The facet_grid
command from the ggplot2
package enables easy generation of multiple plots by group. The gridded layout (in contrast to facet_wrap
), however, means that group combinations without data are displayed as empty panels. Unfortunately, this makes it impossible to distinguish between panels where no data is available and panels with only NA
or zero values. consider the following example:
set.seed(42)
site <- c("A","B","C","D","E") %>% sample(100, replace=T)
year1 <- c("2010","2012","2014") %>% sample(50, replace=T)

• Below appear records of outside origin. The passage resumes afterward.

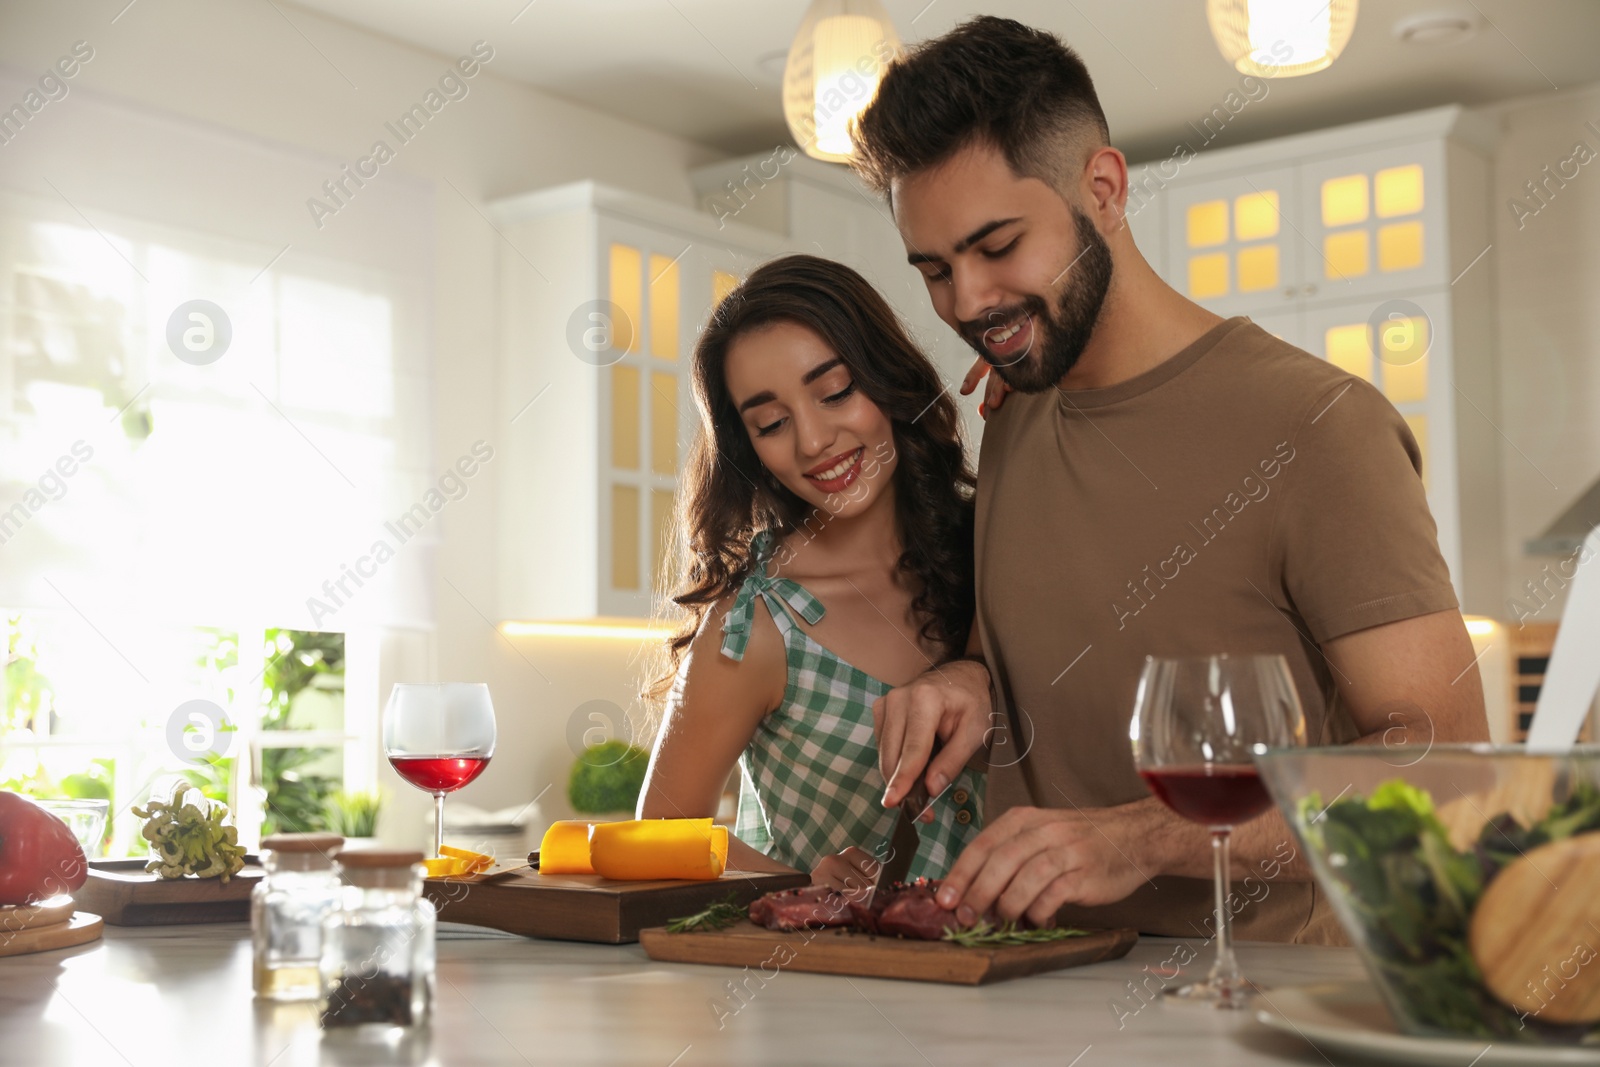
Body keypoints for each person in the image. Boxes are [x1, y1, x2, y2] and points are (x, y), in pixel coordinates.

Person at [843, 16, 1491, 943]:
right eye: (936, 269)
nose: (968, 302)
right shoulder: (1017, 412)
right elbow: (1020, 659)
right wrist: (966, 684)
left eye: (998, 246)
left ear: (1103, 189)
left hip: (1265, 1004)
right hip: (1028, 989)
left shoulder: (1317, 428)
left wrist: (1143, 837)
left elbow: (1446, 769)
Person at [636, 254, 984, 880]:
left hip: (1040, 963)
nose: (813, 442)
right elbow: (660, 835)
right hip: (842, 973)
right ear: (750, 448)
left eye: (835, 393)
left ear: (887, 378)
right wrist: (801, 884)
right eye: (772, 423)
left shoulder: (991, 551)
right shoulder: (757, 625)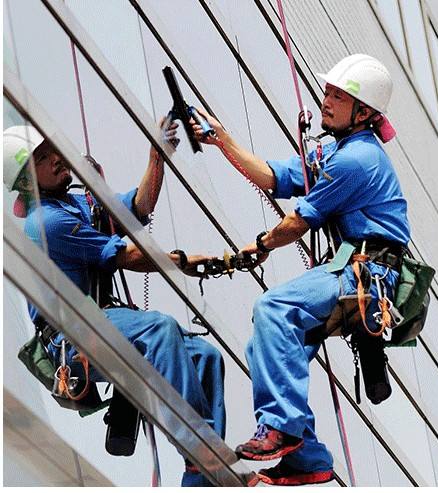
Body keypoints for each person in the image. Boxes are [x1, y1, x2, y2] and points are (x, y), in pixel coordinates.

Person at [191, 53, 410, 486]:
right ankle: (307, 458)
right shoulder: (336, 150)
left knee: (274, 309)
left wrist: (260, 246)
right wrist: (224, 141)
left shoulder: (358, 160)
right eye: (327, 92)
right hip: (353, 265)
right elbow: (274, 177)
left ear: (362, 113)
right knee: (264, 348)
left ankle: (283, 429)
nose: (326, 101)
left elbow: (298, 221)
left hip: (368, 271)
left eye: (338, 97)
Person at [2, 122, 226, 487]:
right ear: (27, 181)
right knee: (159, 328)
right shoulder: (46, 222)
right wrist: (181, 261)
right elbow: (124, 256)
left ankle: (200, 472)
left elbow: (136, 208)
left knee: (205, 355)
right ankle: (201, 448)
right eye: (42, 158)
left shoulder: (75, 201)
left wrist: (157, 157)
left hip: (102, 321)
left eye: (52, 149)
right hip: (71, 338)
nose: (57, 160)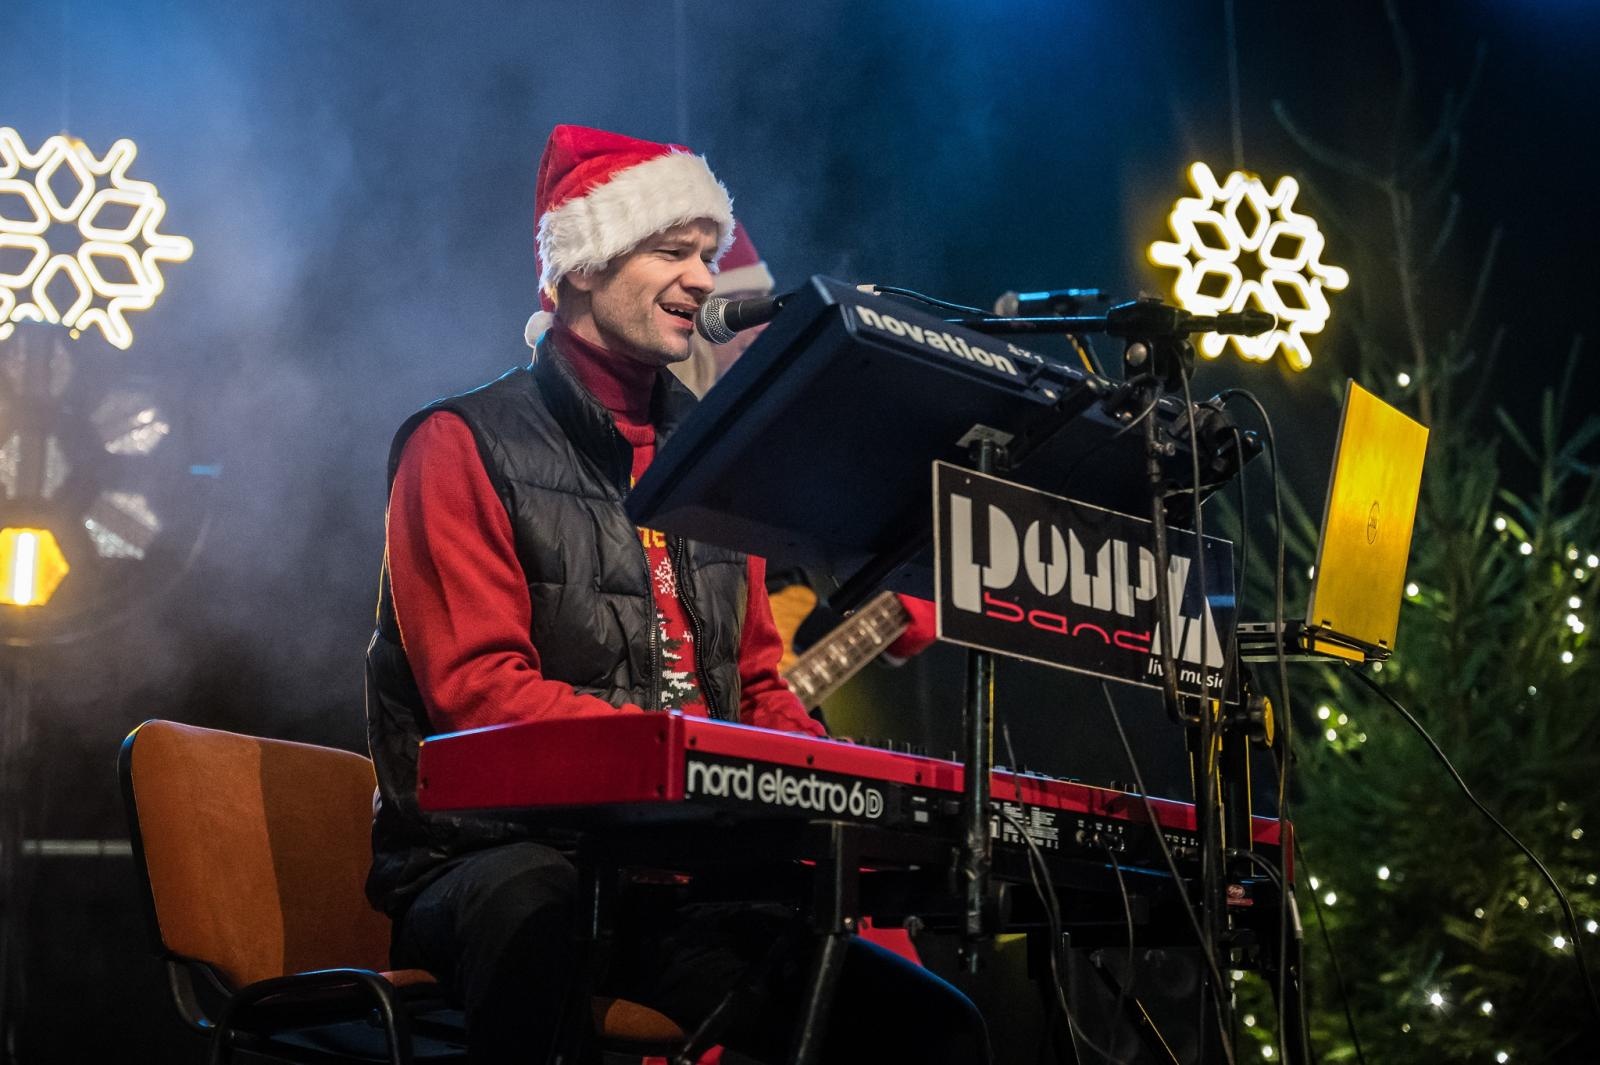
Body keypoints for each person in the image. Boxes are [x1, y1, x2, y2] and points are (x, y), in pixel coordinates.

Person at [363, 124, 988, 1064]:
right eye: (671, 251)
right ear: (583, 263)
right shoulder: (457, 444)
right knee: (537, 912)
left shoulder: (718, 454)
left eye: (706, 253)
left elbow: (760, 689)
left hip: (677, 876)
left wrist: (863, 787)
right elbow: (481, 698)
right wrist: (681, 761)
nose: (703, 279)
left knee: (930, 1027)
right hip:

year2 <- c("2010","2011","2012","2013","2014") %>% sample(50, replace=T)
year <- c(year1,year2)
class <- c("1","2","3") %>% sample(100, replace=T)
value <- rnorm(100,10,3) %>% round(0)
ind <- which(value %in% sample(value, 5))
value[ind] <- NA
df <- data.frame(site,year,class,value)
library(ggplot2)
ggplot(df, aes(x=class, y=value)) +
geom_bar(stat="identity") +
facet_grid(site~year)
I would like to make the no data vs only NAs/zeros cases more easy to grasp. I understand that I could probably replace the NAs with zeros and add information to to the plot at those places. However, I think that it would be easier to read, if the panels without data were visually distinguished in some way, e.g. crossed or greyed out, or have "no data" written across them (see below). Any suggestions will be very welcome.